Collected data:
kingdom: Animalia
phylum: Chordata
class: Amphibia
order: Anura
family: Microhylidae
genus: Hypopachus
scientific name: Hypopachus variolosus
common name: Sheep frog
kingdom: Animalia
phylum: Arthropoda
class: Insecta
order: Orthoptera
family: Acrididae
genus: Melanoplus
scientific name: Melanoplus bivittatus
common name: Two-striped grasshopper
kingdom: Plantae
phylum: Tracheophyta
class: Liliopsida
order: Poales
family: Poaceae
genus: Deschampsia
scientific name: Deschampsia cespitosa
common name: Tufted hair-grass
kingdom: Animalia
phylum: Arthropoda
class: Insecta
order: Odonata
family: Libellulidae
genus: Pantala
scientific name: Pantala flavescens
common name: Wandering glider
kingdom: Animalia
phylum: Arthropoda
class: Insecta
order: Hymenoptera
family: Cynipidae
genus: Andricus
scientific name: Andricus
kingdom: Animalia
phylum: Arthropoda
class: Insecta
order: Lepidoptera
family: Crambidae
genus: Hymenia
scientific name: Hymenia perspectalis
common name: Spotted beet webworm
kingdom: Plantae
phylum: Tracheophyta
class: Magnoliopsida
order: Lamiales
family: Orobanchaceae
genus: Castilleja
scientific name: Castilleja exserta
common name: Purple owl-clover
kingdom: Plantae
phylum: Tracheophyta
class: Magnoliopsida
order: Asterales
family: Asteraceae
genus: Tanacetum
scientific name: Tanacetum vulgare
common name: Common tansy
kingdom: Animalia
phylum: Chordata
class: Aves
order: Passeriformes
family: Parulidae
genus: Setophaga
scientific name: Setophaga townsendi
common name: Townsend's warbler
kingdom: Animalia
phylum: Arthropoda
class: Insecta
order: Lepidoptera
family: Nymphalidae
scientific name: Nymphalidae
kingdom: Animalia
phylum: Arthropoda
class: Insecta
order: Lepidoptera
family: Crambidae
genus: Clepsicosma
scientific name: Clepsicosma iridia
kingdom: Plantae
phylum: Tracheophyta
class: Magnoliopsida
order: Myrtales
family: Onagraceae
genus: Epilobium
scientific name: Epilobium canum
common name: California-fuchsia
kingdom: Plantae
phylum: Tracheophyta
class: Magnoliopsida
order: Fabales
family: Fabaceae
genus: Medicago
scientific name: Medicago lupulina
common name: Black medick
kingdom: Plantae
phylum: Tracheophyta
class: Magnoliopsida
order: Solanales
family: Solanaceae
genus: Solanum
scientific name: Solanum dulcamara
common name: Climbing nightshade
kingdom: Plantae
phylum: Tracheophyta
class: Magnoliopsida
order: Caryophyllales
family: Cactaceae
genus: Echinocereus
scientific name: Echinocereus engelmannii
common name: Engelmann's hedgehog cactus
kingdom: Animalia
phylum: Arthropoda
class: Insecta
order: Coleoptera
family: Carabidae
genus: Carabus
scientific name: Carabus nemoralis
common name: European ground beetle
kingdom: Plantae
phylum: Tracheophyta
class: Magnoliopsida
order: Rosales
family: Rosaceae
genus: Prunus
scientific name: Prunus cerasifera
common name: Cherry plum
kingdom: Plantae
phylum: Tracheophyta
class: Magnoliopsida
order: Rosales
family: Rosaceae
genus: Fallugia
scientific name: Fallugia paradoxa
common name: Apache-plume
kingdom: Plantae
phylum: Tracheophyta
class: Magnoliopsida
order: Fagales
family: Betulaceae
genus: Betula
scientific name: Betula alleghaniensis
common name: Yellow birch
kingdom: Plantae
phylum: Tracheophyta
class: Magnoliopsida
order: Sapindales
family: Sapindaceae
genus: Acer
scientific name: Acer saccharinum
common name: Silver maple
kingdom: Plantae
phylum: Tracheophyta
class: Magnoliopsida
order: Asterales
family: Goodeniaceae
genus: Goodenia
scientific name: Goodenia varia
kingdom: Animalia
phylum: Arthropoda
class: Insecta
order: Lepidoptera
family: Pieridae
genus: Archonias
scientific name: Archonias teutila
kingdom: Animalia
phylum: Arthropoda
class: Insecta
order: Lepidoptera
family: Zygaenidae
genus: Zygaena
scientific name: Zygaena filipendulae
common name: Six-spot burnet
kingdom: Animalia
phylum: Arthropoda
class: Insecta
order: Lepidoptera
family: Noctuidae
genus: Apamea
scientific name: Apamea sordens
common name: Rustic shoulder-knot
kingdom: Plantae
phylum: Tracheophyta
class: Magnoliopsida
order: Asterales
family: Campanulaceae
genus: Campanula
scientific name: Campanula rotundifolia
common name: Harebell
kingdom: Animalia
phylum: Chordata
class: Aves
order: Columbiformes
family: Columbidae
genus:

### [Given request]
Please pull out every line of the listing above, unchanged and in the same order.

### [Written response]
kingdom: Animalia
phylum: Chordata
class: Amphibia
order: Anura
family: Microhylidae
genus: Hypopachus
scientific name: Hypopachus variolosus
common name: Sheep frog
kingdom: Animalia
phylum: Arthropoda
class: Insecta
order: Orthoptera
family: Acrididae
genus: Melanoplus
scientific name: Melanoplus bivittatus
common name: Two-striped grasshopper
kingdom: Plantae
phylum: Tracheophyta
class: Liliopsida
order: Poales
family: Poaceae
genus: Deschampsia
scientific name: Deschampsia cespitosa
common name: Tufted hair-grass
kingdom: Animalia
phylum: Arthropoda
class: Insecta
order: Odonata
family: Libellulidae
genus: Pantala
scientific name: Pantala flavescens
common name: Wandering glider
kingdom: Animalia
phylum: Arthropoda
class: Insecta
order: Hymenoptera
family: Cynipidae
genus: Andricus
scientific name: Andricus
kingdom: Animalia
phylum: Arthropoda
class: Insecta
order: Lepidoptera
family: Crambidae
genus: Hymenia
scientific name: Hymenia perspectalis
common name: Spotted beet webworm
kingdom: Plantae
phylum: Tracheophyta
class: Magnoliopsida
order: Lamiales
family: Orobanchaceae
genus: Castilleja
scientific name: Castilleja exserta
common name: Purple owl-clover
kingdom: Plantae
phylum: Tracheophyta
class: Magnoliopsida
order: Asterales
family: Asteraceae
genus: Tanacetum
scientific name: Tanacetum vulgare
common name: Common tansy
kingdom: Animalia
phylum: Chordata
class: Aves
order: Passeriformes
family: Parulidae
genus: Setophaga
scientific name: Setophaga townsendi
common name: Townsend's warbler
kingdom: Animalia
phylum: Arthropoda
class: Insecta
order: Lepidoptera
family: Nymphalidae
scientific name: Nymphalidae
kingdom: Animalia
phylum: Arthropoda
class: Insecta
order: Lepidoptera
family: Crambidae
genus: Clepsicosma
scientific name: Clepsicosma iridia
kingdom: Plantae
phylum: Tracheophyta
class: Magnoliopsida
order: Myrtales
family: Onagraceae
genus: Epilobium
scientific name: Epilobium canum
common name: California-fuchsia
kingdom: Plantae
phylum: Tracheophyta
class: Magnoliopsida
order: Fabales
family: Fabaceae
genus: Medicago
scientific name: Medicago lupulina
common name: Black medick
kingdom: Plantae
phylum: Tracheophyta
class: Magnoliopsida
order: Solanales
family: Solanaceae
genus: Solanum
scientific name: Solanum dulcamara
common name: Climbing nightshade
kingdom: Plantae
phylum: Tracheophyta
class: Magnoliopsida
order: Caryophyllales
family: Cactaceae
genus: Echinocereus
scientific name: Echinocereus engelmannii
common name: Engelmann's hedgehog cactus
kingdom: Animalia
phylum: Arthropoda
class: Insecta
order: Coleoptera
family: Carabidae
genus: Carabus
scientific name: Carabus nemoralis
common name: European ground beetle
kingdom: Plantae
phylum: Tracheophyta
class: Magnoliopsida
order: Rosales
family: Rosaceae
genus: Prunus
scientific name: Prunus cerasifera
common name: Cherry plum
kingdom: Plantae
phylum: Tracheophyta
class: Magnoliopsida
order: Rosales
family: Rosaceae
genus: Fallugia
scientific name: Fallugia paradoxa
common name: Apache-plume
kingdom: Plantae
phylum: Tracheophyta
class: Magnoliopsida
order: Fagales
family: Betulaceae
genus: Betula
scientific name: Betula alleghaniensis
common name: Yellow birch
kingdom: Plantae
phylum: Tracheophyta
class: Magnoliopsida
order: Sapindales
family: Sapindaceae
genus: Acer
scientific name: Acer saccharinum
common name: Silver maple
kingdom: Plantae
phylum: Tracheophyta
class: Magnoliopsida
order: Asterales
family: Goodeniaceae
genus: Goodenia
scientific name: Goodenia varia
kingdom: Animalia
phylum: Arthropoda
class: Insecta
order: Lepidoptera
family: Pieridae
genus: Archonias
scientific name: Archonias teutila
kingdom: Animalia
phylum: Arthropoda
class: Insecta
order: Lepidoptera
family: Zygaenidae
genus: Zygaena
scientific name: Zygaena filipendulae
common name: Six-spot burnet
kingdom: Animalia
phylum: Arthropoda
class: Insecta
order: Lepidoptera
family: Noctuidae
genus: Apamea
scientific name: Apamea sordens
common name: Rustic shoulder-knot
kingdom: Plantae
phylum: Tracheophyta
class: Magnoliopsida
order: Asterales
family: Campanulaceae
genus: Campanula
scientific name: Campanula rotundifolia
common name: Harebell
kingdom: Animalia
phylum: Chordata
class: Aves
order: Columbiformes
family: Columbidae
genus:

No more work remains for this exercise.